A sete de setembro deste ano, o Conselho Geral (CG) da UMinho aprovou a proposta de Estatutos da Fundação, apresentada pelo Reitor, António Cunha, dando o último passo em direção à transformação para o regime fundacional.
Esta foi a segunda vez que a universidade tentou a passagem a fundação, novamente num período eleitoral. Pedro Passos Coelho disse, durante a campanha, que o decreto-lei está “pronto” para ser aprovado, mas o cenário político do país pode comprometer de novo o processo.
Mas o que significa esta transformação para a Universidade e para a comunidade académica?
O ComUM faz as perguntas e responde.
O que é uma Universidade Fundação?
Uma Universidade Fundação Pública com regime de Direito Privado – é este o nome completo na lei – é, simplesmente, um modelo de gestão de universidades que, mantendo-a pública, permite o recurso ao direito privado, nomeadamente na gestão financeira e do património da Universidade, na contratação de recursos humanos e na aquisição de bens e serviços.
----
◆ **Problemas e tarefas**:
1. No texto sobre a UMinho, em que dia o Conselho Geral aprovou a proposta de Estatutos da Fundação?
2. Prossegue o texto sobre a passagem da UMinho a fundação, começando depois da última frase.
O material não tem nada a ver com isto.

◆ **Excertos de dados**:
----
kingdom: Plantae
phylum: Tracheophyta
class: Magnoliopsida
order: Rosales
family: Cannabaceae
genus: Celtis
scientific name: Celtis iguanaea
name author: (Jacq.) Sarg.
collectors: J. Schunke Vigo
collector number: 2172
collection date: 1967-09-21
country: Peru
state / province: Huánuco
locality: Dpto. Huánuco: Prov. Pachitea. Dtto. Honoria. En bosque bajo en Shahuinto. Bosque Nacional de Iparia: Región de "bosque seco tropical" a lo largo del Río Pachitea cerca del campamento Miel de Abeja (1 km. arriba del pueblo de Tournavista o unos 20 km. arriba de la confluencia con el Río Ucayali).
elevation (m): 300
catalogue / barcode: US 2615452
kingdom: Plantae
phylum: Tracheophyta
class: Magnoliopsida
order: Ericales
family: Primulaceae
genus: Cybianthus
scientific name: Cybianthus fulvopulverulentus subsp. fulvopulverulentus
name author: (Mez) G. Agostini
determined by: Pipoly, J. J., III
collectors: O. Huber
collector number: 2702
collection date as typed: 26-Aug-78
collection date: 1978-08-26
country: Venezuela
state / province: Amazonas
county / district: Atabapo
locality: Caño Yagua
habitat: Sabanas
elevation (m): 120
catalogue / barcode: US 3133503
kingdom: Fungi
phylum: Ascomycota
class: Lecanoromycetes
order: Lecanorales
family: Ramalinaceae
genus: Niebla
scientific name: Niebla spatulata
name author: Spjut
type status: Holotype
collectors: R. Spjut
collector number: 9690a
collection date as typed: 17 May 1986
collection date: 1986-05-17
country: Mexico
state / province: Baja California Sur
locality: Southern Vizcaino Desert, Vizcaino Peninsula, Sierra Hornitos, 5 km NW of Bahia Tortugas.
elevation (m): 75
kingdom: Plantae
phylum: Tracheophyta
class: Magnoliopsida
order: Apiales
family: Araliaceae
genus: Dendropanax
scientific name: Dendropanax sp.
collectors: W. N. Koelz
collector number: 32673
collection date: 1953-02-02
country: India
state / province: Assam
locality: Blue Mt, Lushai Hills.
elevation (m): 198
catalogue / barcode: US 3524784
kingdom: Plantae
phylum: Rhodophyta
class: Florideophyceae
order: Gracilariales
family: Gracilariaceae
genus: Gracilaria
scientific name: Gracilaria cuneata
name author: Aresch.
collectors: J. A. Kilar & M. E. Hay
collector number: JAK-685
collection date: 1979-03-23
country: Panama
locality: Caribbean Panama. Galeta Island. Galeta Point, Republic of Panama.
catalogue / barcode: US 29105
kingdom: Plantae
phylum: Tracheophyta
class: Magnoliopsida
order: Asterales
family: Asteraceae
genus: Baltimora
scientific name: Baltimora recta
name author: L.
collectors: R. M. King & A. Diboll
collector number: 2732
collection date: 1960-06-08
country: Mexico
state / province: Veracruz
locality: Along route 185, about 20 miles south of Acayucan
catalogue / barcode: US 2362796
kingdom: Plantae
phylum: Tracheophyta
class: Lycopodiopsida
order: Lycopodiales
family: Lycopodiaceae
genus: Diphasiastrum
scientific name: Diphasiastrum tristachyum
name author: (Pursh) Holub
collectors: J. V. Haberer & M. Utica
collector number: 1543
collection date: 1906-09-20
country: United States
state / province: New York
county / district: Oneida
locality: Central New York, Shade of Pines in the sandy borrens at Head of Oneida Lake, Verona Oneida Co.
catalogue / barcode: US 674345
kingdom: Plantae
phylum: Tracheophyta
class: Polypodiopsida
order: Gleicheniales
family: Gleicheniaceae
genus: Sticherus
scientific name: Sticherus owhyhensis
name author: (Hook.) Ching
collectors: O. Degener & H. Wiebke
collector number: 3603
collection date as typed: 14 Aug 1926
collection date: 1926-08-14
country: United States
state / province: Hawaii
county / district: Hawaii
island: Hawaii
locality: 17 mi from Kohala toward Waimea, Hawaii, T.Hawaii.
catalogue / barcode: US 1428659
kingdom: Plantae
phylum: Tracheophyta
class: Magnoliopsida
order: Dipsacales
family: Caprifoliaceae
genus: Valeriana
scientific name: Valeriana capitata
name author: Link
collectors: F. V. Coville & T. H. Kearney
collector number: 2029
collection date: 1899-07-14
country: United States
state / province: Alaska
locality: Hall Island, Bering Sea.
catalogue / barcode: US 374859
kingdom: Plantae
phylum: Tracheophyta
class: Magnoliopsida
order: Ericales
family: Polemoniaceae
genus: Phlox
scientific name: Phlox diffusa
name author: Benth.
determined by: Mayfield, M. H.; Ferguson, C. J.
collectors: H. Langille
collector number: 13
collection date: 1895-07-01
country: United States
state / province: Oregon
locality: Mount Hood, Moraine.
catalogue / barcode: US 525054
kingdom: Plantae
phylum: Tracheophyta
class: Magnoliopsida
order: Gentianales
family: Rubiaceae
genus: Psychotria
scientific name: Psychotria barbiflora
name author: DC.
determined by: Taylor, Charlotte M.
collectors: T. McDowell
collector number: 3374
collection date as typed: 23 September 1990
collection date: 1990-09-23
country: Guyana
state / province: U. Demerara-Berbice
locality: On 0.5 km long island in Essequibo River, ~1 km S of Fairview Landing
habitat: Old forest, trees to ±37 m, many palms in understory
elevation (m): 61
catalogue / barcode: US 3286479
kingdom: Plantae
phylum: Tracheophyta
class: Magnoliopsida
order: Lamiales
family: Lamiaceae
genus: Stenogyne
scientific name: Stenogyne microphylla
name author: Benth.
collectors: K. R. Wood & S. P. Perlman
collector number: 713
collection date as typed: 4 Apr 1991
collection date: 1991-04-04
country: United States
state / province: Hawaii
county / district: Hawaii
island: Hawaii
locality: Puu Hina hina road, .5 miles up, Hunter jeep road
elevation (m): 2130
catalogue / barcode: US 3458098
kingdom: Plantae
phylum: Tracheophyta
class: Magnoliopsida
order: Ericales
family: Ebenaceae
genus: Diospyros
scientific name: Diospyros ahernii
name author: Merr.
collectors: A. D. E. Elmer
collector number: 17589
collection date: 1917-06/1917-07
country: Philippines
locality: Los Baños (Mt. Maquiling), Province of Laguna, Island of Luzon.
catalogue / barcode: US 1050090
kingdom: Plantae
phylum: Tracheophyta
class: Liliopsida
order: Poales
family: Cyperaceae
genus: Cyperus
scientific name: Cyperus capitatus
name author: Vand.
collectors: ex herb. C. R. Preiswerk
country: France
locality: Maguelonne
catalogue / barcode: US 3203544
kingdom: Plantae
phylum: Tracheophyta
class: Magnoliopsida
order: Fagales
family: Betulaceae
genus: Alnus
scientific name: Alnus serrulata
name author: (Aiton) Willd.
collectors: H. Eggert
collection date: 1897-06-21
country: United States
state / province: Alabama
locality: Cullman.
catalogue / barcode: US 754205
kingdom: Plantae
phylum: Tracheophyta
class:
----
◆ **Respostas abaixo**:
1. A sete de setembro.

2.
Qual é a diferença entre uma Universidade Pública e uma Universidade Fundação?
As diferenças são várias. Por exemplo, enquanto numa universidade pública é o Estado que supervisiona e tem maiores poderes sobre a instituição, no regime fundacional a relação com o Governo é expressa através de um contrato com objetivos plurianuais. É através destes contratos que as universidades fundação obtêm o seu financiamento proveniente do Estado. Na prática, isto implica que os recursos financeiros deverão vir também da universidade, numa proporção de 50% para cada lado.
Mudam também as carreiras dos professores, investigadores e até funcionários, sendo que as contratações a partir do momento da transformação em universidade fundação têm de respeitar “genericamente” o paralelismo com as carreiras nos restantes estabelecimentos de ensino superior público. A universidade passa assim a não ser obrigada a cumprir totalmente as normas previstas para os funcionários públicos. O contrato de trabalho passa também a ser individual, mas apenas para os docentes que entrem em funções após a transformação.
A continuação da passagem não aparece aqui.